In 2015, police responded to a domestic violence call at the same home, where Knaub was arrested on battery and domestic violence charges.

At the Windmill Library event, Gary McClain, community manager for the Mountain’s Edge Master Association, thanked police officers for their service, which included going door to door in affected neighborhoods to discuss the events.

“These officers are taking the steps and going out and interacting with the residents to try to restore some normalcy,” McClain said.

For the rest of the evening, Arlene Rivera, ombudsman for the Nevada attorney general’s office, addressed the concerns of the audience, providing statistics and resources for victims and those wishing to help.

Rivera’s job includes oversight of the Nevada Council for the Prevention of Domestic Violence, the attorney general’s Domestic Violence Fatality Committee and the Committee of Domestic Violence.

“My division focuses on prevention and education,” Rivera said. “There’s a lot of work to do here. I’m not going to come here saying, ‘We’re doing all of it.’”

Nevada in 2014 had the third highest homicide rate for women killed by men in a single-victim, single-offender incident, after Alaska and Louisiana. Of the victims who knew their killers, 64 percent were wives, common-law wives, ex-wives or girlfriends.

“This is why we need to continue to work very hard to encourage people to have these conversations,” Rivera said. One in three women and one in four men are victims of domestic abuse, Rivera said. Domestic violence hotlines receive about 21,000 calls daily in the U.S., or about 15 calls every minute, according to the National Coalition Against Domestic Violence.

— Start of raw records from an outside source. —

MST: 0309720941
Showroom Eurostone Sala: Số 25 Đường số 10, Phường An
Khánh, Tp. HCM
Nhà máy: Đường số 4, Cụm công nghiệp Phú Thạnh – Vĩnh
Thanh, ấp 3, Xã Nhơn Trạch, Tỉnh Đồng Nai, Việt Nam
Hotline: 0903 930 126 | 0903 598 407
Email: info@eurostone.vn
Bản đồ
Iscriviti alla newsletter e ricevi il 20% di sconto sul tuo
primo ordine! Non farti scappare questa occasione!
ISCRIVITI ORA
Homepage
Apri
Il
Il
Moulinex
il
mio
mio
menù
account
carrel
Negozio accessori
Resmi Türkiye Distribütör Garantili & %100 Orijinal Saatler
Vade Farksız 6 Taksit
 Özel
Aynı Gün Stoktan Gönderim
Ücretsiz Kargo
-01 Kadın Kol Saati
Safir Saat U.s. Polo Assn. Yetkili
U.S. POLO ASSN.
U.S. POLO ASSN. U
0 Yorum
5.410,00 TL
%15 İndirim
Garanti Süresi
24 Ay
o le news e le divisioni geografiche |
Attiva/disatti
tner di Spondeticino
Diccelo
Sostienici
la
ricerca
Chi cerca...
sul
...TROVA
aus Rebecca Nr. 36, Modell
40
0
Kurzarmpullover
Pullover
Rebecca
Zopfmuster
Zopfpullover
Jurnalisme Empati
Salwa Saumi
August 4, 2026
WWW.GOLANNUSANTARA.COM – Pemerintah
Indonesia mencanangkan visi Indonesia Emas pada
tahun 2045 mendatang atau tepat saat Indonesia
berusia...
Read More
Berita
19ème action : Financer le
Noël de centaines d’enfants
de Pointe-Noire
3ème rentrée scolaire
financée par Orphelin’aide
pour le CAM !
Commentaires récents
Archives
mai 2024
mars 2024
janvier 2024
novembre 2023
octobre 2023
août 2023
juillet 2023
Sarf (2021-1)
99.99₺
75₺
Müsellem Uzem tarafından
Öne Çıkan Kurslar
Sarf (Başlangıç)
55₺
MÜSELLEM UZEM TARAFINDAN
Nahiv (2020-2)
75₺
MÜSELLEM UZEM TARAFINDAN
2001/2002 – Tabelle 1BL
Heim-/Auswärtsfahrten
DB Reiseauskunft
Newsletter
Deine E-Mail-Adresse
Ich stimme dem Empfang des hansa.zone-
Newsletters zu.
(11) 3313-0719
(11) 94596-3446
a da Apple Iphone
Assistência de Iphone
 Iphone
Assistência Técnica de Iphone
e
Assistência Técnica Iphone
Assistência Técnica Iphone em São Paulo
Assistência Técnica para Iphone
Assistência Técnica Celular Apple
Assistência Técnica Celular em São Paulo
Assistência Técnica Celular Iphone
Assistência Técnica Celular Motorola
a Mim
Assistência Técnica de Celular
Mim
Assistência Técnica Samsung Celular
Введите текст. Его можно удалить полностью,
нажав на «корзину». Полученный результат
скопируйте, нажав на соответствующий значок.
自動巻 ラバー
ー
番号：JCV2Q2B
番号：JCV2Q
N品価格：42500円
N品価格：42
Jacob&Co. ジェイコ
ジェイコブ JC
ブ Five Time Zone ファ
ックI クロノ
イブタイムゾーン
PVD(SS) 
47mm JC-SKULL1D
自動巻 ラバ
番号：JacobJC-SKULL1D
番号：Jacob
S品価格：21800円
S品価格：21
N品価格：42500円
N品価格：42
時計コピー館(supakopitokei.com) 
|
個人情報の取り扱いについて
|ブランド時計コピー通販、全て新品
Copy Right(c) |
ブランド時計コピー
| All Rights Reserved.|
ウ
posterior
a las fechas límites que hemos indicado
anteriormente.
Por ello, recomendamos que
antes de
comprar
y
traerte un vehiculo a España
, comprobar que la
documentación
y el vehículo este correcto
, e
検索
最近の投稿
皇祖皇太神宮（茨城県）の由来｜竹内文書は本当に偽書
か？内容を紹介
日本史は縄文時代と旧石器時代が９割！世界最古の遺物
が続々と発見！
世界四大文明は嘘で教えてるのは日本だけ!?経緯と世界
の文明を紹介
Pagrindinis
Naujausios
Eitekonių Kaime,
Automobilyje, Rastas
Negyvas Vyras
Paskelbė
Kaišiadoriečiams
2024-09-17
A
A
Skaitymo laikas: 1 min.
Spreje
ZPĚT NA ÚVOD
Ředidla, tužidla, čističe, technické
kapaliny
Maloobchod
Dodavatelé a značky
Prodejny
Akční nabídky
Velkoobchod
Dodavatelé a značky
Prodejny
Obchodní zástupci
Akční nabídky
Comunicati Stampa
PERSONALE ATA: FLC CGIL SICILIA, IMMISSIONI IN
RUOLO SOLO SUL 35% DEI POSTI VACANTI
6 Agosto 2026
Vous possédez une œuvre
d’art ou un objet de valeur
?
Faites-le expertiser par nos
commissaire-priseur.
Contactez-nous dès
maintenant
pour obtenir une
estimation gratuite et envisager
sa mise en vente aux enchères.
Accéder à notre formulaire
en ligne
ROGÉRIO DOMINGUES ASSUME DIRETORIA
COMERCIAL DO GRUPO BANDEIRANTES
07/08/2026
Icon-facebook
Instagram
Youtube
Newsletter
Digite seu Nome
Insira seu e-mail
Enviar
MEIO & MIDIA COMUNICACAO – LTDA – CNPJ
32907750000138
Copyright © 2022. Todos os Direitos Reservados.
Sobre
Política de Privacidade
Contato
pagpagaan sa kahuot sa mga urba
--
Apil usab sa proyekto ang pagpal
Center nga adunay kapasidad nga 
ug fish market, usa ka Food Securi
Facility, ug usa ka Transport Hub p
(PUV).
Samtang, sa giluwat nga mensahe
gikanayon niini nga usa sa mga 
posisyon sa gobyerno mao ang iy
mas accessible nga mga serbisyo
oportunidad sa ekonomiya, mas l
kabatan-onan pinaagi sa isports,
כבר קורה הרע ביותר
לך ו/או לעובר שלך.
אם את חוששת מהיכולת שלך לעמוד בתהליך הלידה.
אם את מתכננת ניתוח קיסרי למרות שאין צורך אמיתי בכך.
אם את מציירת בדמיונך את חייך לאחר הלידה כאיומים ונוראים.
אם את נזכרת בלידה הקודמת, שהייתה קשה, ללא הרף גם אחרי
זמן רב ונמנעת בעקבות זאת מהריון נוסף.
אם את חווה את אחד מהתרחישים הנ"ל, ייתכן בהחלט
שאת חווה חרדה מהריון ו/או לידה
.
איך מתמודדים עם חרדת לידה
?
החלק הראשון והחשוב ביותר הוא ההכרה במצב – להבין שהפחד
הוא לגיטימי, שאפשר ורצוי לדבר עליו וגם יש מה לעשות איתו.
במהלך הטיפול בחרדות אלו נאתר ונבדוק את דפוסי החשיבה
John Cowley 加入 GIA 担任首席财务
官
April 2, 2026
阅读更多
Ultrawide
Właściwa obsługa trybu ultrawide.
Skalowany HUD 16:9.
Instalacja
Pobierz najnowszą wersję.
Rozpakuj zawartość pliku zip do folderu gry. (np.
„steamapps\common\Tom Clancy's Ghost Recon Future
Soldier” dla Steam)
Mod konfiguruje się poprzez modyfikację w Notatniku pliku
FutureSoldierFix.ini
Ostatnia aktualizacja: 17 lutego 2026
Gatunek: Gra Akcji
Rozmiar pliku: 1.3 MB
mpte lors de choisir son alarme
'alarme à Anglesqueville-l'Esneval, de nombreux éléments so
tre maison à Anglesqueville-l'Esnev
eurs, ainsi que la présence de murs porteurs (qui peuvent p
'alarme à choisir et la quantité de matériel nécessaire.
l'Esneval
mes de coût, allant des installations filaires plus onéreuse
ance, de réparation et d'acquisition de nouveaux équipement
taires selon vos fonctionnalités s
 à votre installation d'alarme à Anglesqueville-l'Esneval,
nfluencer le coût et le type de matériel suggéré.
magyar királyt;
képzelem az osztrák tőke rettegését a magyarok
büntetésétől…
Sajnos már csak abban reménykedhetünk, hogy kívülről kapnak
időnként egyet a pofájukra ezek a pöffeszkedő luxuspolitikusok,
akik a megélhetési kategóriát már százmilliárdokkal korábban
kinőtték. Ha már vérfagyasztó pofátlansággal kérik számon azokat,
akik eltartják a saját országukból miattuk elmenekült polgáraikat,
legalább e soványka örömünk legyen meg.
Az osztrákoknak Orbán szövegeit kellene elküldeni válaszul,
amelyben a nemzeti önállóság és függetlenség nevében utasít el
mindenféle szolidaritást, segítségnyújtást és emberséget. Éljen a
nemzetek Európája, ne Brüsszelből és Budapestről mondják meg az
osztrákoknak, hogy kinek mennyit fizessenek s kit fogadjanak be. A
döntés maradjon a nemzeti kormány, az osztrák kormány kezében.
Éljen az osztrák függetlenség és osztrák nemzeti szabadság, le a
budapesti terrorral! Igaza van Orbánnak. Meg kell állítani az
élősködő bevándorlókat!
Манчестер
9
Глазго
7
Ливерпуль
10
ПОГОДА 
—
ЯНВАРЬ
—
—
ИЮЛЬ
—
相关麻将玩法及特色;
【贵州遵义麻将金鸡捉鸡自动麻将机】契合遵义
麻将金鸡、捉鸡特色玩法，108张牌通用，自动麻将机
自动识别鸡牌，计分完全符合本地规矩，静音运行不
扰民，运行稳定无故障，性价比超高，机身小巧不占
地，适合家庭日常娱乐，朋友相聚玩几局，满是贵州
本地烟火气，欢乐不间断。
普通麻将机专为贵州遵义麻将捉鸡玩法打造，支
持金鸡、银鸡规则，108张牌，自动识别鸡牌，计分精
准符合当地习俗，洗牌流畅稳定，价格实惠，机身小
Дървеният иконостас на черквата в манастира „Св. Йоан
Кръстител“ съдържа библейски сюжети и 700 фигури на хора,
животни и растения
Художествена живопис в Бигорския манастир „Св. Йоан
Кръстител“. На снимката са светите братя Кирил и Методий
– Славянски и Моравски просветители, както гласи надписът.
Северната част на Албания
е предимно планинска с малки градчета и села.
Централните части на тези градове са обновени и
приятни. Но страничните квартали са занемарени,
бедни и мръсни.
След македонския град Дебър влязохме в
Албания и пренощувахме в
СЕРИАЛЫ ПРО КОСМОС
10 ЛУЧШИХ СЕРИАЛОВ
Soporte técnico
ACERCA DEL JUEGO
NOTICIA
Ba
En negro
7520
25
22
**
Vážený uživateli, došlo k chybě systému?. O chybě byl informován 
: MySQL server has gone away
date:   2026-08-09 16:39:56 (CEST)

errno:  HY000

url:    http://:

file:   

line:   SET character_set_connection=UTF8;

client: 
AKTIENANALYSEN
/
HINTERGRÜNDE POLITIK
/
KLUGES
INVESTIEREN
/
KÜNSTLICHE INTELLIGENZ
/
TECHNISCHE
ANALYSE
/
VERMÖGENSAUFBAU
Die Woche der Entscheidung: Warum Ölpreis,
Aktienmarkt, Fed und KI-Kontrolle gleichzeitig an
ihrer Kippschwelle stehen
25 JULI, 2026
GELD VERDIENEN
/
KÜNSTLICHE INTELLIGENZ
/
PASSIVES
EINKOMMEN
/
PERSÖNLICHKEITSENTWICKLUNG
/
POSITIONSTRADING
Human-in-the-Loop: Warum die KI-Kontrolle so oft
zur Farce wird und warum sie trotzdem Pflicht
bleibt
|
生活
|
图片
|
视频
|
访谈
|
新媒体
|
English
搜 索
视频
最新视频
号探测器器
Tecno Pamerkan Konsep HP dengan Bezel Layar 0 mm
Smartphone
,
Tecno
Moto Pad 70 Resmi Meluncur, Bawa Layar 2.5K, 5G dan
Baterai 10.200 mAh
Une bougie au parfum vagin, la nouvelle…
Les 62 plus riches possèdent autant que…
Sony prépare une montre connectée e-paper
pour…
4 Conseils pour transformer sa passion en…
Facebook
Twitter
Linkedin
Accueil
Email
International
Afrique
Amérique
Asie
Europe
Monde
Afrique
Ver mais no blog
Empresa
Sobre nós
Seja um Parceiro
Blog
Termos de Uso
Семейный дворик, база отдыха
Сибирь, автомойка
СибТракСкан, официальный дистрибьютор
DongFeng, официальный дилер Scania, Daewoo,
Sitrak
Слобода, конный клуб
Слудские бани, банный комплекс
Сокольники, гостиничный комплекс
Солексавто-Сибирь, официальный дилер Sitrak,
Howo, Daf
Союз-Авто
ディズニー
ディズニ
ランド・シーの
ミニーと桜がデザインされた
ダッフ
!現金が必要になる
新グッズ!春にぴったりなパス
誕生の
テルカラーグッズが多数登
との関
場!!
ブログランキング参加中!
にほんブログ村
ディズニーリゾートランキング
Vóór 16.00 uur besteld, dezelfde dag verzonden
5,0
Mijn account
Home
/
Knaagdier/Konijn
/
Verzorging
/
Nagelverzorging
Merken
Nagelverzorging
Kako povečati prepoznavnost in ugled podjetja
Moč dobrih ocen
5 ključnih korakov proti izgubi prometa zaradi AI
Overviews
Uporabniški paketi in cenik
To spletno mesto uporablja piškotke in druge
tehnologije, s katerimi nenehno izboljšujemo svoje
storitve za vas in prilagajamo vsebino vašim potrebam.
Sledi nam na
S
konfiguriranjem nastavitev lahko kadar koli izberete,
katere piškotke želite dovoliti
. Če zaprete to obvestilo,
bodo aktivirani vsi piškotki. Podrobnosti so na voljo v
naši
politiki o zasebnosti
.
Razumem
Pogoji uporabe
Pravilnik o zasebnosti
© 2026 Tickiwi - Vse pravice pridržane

There have been recent inroads made in the state Legislature: On June 8, Gov. Sandoval signed Senate Bill 124 into law, which bars people convicted of stalking or those under an extended protection order for domestic violence from possessing firearms.

Human trafficking in Nevada

Rivera also discussed human trafficking, including how the illegal industry has the potential to thrive in Las Vegas.

The Metropolitan Police Department has recovered more than 2,200 victims of sex trafficking since 1994, and it recovered 107 children victimized by human traffickers in 2016, according to the state attorney general’s website.

Out of the 34,000 reports received by the National Human Trafficking Hotline last year, 245 phone calls, 45 emails and 18 online tip reports came from Nevada. Nevada’s call volume was the 29th highest in the U.S. in 2016.

“The best resource we have is knowing that anyone can be a victim,” Rivera said. “A lot of victims unfortunately don’t see themselves … as victims of human trafficking.” Often these victims are able to identify as a victim of domestic violence or sexual assault, she continued.

“This is why we’re having this conversation, because it’s all so interconnected,” Rivera said.